Face à cette menace, les appels à la vigilance et à la préparation se multiplient. Les syndicats agricoles pressent les autorités de constituer sans délai des stocks stratégiques de vaccins, seul moyen prophylactique existant. Ils insistent sur la nécessité d’anticiper, pour éviter de revivre les lourdes conséquences économiques et humaines observées lors de l’arrivée de la fièvre catarrhale ovine.

Les experts sanitaires rappellent, quant à eux, que la vaccination ne saurait être l’unique rempart. La défense repose sur un triptyque indissociable : une prévention rigoureuse, une surveillance accrue du cheptel national et des mesures de biosécurité strictes, notamment sur les mouvements d’animaux. La détection précoce de tout foyer serait cruciale pour enrayer une éventuelle propagation.

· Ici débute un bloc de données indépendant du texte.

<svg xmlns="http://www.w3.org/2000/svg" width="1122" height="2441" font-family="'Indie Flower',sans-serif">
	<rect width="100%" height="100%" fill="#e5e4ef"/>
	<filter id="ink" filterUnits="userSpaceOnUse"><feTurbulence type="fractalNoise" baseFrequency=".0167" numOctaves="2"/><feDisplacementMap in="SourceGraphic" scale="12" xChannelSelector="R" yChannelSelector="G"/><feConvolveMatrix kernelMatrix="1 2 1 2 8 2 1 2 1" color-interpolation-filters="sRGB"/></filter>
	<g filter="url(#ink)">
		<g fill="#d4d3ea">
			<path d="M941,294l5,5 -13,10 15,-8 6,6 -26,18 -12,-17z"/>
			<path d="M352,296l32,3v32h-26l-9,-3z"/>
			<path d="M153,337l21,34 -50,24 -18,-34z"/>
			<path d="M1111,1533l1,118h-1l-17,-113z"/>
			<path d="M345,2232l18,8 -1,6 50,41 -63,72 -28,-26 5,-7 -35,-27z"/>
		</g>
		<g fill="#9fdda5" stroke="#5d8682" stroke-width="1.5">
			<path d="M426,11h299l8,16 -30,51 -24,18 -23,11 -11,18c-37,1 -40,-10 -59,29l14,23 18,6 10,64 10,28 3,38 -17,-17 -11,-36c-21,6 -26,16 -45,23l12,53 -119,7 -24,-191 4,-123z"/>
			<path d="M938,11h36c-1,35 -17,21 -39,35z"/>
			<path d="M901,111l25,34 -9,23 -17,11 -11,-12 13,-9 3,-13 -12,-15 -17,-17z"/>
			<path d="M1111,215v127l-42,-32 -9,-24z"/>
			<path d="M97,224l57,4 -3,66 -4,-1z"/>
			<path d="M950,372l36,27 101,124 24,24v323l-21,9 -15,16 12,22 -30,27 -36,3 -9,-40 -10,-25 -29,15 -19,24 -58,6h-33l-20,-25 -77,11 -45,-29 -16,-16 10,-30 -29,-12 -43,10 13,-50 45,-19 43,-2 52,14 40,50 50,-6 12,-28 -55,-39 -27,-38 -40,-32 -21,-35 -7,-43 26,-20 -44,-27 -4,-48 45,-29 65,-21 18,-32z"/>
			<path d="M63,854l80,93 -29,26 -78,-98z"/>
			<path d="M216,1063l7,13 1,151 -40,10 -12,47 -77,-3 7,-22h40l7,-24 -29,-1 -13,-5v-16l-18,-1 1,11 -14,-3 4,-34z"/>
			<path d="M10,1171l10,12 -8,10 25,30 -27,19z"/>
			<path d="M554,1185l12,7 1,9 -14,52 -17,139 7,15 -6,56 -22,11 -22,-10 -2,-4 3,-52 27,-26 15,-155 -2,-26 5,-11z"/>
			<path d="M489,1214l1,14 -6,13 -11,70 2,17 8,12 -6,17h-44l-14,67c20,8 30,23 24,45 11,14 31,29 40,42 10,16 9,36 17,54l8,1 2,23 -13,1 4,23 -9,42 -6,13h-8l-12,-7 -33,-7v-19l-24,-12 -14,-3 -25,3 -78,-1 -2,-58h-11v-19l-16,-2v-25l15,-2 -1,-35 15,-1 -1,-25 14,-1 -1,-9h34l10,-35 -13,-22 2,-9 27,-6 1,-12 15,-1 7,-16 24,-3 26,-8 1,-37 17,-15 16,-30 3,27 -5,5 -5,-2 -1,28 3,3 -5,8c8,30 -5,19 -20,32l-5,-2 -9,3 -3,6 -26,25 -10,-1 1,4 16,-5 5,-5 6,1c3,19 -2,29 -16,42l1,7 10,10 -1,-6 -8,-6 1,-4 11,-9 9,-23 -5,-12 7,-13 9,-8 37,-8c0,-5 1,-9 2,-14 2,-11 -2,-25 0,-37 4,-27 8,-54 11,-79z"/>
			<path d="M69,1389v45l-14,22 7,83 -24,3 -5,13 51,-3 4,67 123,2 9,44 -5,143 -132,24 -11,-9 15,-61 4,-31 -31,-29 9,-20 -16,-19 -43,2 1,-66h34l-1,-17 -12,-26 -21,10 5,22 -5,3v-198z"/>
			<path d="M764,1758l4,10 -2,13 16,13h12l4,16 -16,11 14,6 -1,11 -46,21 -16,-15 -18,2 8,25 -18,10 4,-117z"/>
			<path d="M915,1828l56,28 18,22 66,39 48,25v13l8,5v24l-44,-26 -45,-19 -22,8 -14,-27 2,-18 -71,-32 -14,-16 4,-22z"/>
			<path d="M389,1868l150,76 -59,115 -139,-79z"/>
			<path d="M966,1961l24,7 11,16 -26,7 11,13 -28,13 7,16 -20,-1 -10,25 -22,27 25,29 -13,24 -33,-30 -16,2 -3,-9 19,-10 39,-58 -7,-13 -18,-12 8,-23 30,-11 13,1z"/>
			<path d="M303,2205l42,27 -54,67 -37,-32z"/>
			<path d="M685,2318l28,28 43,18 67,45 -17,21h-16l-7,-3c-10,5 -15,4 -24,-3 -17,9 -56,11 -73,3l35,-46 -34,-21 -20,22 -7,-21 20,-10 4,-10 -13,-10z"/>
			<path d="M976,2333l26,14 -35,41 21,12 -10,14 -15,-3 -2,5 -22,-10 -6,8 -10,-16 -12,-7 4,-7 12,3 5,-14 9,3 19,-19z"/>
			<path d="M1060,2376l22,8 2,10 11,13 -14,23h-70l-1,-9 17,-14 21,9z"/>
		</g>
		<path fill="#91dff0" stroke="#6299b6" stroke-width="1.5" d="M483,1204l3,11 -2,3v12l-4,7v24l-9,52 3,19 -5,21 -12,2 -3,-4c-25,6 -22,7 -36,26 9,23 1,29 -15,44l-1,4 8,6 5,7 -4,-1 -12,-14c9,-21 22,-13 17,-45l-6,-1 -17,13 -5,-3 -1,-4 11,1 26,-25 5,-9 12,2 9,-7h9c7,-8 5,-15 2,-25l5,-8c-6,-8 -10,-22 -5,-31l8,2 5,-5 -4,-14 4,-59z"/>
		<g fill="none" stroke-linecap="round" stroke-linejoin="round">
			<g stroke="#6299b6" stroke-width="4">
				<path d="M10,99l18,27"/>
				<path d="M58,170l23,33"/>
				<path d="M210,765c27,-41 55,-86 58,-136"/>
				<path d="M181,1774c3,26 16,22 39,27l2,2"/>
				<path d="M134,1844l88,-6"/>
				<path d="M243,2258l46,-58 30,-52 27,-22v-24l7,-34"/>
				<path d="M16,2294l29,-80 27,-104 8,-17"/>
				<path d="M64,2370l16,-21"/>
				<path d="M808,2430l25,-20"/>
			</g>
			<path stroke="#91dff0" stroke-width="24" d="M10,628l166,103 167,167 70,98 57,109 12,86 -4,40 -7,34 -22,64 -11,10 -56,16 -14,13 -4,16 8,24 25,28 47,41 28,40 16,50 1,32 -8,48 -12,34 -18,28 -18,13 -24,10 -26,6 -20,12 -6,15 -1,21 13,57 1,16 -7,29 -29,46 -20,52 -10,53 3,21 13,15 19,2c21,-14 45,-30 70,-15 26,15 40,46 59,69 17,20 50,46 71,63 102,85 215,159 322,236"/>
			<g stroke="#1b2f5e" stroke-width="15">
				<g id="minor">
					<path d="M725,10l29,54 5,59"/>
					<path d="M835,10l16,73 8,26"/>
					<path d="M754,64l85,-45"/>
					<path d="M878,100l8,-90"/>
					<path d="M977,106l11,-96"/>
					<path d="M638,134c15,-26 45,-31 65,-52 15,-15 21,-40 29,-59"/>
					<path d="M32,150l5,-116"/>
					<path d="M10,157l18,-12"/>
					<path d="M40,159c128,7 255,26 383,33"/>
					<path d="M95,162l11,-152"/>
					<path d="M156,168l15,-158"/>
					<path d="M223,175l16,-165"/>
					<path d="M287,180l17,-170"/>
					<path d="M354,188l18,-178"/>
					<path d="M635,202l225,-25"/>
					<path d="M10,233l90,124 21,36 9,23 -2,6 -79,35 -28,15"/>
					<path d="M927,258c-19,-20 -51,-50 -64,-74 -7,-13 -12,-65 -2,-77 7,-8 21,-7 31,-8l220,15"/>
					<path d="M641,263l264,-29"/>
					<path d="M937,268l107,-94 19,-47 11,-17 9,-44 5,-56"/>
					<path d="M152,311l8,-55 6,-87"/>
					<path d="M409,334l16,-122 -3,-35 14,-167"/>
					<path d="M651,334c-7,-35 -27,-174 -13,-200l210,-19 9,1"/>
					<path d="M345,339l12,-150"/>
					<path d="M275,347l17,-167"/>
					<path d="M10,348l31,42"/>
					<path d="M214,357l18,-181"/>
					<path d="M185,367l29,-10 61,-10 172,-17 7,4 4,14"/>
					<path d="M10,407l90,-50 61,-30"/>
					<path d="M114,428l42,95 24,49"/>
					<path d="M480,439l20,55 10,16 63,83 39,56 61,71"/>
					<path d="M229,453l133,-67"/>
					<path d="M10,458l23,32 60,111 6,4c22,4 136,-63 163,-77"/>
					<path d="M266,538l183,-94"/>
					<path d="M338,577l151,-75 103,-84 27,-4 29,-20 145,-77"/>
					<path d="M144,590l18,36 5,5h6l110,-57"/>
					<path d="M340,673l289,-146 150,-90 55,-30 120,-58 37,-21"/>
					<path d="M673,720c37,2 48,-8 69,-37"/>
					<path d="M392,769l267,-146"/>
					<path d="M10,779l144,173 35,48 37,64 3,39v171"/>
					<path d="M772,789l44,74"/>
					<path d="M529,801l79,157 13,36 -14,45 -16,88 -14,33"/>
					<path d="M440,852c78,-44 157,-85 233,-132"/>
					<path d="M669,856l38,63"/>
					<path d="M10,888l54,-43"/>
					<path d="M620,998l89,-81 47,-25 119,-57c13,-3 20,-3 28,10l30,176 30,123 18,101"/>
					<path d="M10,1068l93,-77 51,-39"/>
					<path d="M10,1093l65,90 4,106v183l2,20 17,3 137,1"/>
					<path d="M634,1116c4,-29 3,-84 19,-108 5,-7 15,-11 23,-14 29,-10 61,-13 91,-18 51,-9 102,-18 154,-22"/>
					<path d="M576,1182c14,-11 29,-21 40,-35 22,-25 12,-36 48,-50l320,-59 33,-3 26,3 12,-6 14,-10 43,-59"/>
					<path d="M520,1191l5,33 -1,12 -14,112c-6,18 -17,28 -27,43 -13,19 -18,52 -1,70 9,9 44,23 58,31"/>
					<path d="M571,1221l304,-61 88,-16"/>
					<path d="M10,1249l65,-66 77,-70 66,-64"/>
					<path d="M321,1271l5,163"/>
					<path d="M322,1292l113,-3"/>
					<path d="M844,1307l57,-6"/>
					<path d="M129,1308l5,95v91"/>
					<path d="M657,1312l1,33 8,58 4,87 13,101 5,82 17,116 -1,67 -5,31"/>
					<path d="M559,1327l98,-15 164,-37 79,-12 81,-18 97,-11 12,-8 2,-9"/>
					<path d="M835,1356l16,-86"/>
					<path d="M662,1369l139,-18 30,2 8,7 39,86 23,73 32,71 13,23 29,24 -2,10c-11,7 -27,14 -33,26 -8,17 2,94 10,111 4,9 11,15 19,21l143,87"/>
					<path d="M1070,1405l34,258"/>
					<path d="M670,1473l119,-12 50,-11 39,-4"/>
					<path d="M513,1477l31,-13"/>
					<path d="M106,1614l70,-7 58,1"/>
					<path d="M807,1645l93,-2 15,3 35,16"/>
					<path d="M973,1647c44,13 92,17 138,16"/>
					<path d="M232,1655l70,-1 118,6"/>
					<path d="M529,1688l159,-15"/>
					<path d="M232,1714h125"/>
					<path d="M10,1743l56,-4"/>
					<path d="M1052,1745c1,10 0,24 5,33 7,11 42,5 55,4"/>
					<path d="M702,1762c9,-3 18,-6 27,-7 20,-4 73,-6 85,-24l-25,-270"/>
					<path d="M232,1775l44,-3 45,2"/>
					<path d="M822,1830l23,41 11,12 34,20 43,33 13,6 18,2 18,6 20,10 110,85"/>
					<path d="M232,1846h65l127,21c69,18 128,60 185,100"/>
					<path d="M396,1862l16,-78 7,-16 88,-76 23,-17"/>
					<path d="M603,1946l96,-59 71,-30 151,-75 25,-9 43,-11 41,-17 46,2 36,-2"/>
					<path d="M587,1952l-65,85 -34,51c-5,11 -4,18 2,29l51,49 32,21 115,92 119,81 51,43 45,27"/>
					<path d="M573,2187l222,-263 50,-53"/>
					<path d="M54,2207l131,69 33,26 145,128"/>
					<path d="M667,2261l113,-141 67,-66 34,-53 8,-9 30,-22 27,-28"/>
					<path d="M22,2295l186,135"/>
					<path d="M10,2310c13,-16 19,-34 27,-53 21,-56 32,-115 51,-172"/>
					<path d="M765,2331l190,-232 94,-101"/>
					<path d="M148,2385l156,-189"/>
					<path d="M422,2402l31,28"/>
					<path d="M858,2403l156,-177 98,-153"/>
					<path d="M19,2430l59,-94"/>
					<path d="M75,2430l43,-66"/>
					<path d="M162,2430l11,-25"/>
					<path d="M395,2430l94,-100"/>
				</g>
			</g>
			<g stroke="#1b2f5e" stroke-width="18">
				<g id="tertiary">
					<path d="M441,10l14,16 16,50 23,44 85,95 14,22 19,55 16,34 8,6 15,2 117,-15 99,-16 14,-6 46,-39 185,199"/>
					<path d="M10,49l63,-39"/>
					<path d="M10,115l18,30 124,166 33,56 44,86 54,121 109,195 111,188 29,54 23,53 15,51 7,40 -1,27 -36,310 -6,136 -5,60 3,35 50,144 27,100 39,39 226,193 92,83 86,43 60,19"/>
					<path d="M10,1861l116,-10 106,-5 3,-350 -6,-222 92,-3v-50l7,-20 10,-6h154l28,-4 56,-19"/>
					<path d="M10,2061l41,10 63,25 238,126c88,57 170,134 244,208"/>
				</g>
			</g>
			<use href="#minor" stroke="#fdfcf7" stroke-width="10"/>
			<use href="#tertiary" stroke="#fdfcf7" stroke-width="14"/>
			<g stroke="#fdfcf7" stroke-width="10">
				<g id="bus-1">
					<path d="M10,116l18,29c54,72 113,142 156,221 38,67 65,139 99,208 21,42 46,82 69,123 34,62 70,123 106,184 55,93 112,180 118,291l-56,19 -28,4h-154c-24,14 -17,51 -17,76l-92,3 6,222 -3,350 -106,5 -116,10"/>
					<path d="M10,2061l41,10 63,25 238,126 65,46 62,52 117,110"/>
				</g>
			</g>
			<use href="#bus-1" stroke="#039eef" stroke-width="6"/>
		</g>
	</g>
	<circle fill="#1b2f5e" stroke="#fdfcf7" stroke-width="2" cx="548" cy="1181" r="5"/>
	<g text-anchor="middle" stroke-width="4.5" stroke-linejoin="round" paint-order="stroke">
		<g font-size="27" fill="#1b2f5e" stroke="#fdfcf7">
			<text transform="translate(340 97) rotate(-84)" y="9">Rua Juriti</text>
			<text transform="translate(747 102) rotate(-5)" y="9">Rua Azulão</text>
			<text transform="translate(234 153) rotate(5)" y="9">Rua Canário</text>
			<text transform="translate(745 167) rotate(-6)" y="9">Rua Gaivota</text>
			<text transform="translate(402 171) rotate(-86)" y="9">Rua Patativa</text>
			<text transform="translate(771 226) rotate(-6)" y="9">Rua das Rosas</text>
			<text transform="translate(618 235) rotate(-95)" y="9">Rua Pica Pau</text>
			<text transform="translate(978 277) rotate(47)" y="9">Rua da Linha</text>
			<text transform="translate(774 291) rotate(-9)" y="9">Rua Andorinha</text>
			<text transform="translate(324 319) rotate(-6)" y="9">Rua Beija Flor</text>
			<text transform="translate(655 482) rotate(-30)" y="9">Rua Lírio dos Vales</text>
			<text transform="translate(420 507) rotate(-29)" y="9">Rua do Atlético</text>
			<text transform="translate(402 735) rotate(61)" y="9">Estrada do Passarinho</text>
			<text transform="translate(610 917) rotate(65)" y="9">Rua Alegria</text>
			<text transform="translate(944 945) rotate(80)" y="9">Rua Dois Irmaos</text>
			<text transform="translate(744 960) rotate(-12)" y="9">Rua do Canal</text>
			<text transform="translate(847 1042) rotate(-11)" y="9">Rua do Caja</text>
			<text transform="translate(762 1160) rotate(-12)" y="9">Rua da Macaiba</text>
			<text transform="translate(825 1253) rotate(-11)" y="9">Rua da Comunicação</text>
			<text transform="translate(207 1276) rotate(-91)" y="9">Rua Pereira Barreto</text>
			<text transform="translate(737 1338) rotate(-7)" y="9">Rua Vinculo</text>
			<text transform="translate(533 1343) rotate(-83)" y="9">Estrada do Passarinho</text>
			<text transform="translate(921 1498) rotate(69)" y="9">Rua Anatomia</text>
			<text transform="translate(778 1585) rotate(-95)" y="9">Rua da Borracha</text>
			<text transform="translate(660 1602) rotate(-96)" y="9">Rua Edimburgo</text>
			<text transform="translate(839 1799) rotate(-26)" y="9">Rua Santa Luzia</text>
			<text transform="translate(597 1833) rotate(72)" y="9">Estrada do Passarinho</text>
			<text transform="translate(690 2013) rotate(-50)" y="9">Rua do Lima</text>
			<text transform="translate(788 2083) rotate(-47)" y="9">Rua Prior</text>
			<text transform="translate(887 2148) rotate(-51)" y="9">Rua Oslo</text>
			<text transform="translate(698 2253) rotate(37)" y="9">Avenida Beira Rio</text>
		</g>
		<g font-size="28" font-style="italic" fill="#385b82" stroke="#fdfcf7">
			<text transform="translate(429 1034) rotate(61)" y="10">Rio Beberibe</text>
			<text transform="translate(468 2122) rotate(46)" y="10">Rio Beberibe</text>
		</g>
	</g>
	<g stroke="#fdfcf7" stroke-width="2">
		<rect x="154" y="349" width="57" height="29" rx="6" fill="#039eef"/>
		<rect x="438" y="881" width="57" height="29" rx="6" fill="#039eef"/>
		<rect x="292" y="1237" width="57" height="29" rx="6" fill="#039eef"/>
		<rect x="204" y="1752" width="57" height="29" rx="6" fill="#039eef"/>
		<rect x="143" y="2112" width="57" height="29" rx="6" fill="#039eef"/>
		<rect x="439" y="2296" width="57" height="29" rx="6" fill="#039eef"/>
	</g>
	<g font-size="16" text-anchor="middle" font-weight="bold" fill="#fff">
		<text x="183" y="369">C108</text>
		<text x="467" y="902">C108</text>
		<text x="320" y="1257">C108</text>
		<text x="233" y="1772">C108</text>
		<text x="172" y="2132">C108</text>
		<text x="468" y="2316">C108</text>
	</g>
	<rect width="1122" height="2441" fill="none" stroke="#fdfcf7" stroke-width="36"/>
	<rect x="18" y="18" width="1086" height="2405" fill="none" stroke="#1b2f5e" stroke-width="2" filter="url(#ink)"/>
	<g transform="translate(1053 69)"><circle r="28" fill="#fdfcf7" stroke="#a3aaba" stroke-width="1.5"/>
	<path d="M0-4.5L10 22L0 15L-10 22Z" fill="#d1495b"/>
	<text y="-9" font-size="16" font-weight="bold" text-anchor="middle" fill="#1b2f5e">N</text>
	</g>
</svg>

Dans un contexte où la filière ovine française, déjà fragile, ne couvre que 60% de la consommation nationale, l’introduction de la clavelée serait un coup de grâce. La leçon des crises passées est claire : la santé du bétail, affaire collective par excellence, dépend d’une mobilisation sans faille de tous les acteurs, des éleveurs aux vétérinaires, pour garder cette menace aux portes du territoire.